_What is expected_: The answer should consist of all the records, copied exactly.

_Extracted material_:
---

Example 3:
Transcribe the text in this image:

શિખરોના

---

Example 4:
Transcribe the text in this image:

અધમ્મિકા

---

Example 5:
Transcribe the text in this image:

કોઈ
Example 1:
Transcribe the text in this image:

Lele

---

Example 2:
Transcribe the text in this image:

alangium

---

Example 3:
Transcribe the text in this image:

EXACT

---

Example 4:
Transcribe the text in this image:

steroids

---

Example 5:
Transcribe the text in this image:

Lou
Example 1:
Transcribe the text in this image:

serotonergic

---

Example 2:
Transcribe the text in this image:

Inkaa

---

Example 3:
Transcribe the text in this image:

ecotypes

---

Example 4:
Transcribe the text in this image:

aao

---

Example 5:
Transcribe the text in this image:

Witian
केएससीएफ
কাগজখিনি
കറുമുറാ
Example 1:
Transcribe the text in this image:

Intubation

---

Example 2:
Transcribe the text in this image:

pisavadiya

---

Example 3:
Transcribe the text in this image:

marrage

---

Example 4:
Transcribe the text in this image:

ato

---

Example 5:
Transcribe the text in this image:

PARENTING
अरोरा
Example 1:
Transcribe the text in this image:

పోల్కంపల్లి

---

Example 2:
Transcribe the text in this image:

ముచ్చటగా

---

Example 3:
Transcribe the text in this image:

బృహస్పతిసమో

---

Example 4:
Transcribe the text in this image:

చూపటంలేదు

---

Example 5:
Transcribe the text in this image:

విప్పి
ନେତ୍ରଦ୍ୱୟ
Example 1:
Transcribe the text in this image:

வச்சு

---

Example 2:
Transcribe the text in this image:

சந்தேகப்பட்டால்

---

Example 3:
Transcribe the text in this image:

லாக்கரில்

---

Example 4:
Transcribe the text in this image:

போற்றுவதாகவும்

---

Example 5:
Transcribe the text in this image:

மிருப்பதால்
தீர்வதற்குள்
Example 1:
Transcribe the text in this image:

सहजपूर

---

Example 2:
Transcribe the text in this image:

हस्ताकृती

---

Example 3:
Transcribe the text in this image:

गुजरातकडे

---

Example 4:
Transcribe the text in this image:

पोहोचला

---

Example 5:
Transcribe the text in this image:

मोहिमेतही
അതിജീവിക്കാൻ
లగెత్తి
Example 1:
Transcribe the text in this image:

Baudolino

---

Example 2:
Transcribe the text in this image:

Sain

_Finished task_:
---

Example 3:
Transcribe the text in this image:

શિખરોના

---

Example 4:
Transcribe the text in this image:

અધમ્મિકા

---

Example 5:
Transcribe the text in this image:

કોઈ
Example 1:
Transcribe the text in this image:

Lele

---

Example 2:
Transcribe the text in this image:

alangium

---

Example 3:
Transcribe the text in this image:

EXACT

---

Example 4:
Transcribe the text in this image:

steroids

---

Example 5:
Transcribe the text in this image:

Lou
Example 1:
Transcribe the text in this image:

serotonergic

---

Example 2:
Transcribe the text in this image:

Inkaa

---

Example 3:
Transcribe the text in this image:

ecotypes

---

Example 4:
Transcribe the text in this image:

aao

---

Example 5:
Transcribe the text in this image:

Witian
केएससीएफ
কাগজখিনি
കറുമുറാ
Example 1:
Transcribe the text in this image:

Intubation

---

Example 2:
Transcribe the text in this image:

pisavadiya

---

Example 3:
Transcribe the text in this image:

marrage

---

Example 4:
Transcribe the text in this image:

ato

---

Example 5:
Transcribe the text in this image:

PARENTING
अरोरा
Example 1:
Transcribe the text in this image:

పోల్కంపల్లి

---

Example 2:
Transcribe the text in this image:

ముచ్చటగా

---

Example 3:
Transcribe the text in this image:

బృహస్పతిసమో

---

Example 4:
Transcribe the text in this image:

చూపటంలేదు

---

Example 5:
Transcribe the text in this image:

విప్పి
ନେତ୍ରଦ୍ୱୟ
Example 1:
Transcribe the text in this image:

வச்சு

---

Example 2:
Transcribe the text in this image:

சந்தேகப்பட்டால்

---

Example 3:
Transcribe the text in this image:

லாக்கரில்

---

Example 4:
Transcribe the text in this image:

போற்றுவதாகவும்

---

Example 5:
Transcribe the text in this image:

மிருப்பதால்
தீர்வதற்குள்
Example 1:
Transcribe the text in this image:

सहजपूर

---

Example 2:
Transcribe the text in this image:

हस्ताकृती

---

Example 3:
Transcribe the text in this image:

गुजरातकडे

---

Example 4:
Transcribe the text in this image:

पोहोचला

---

Example 5:
Transcribe the text in this image:

मोहिमेतही
അതിജീവിക്കാൻ
లగెత్తి
Example 1:
Transcribe the text in this image:

Baudolino

---

Example 2:
Transcribe the text in this image:

Sain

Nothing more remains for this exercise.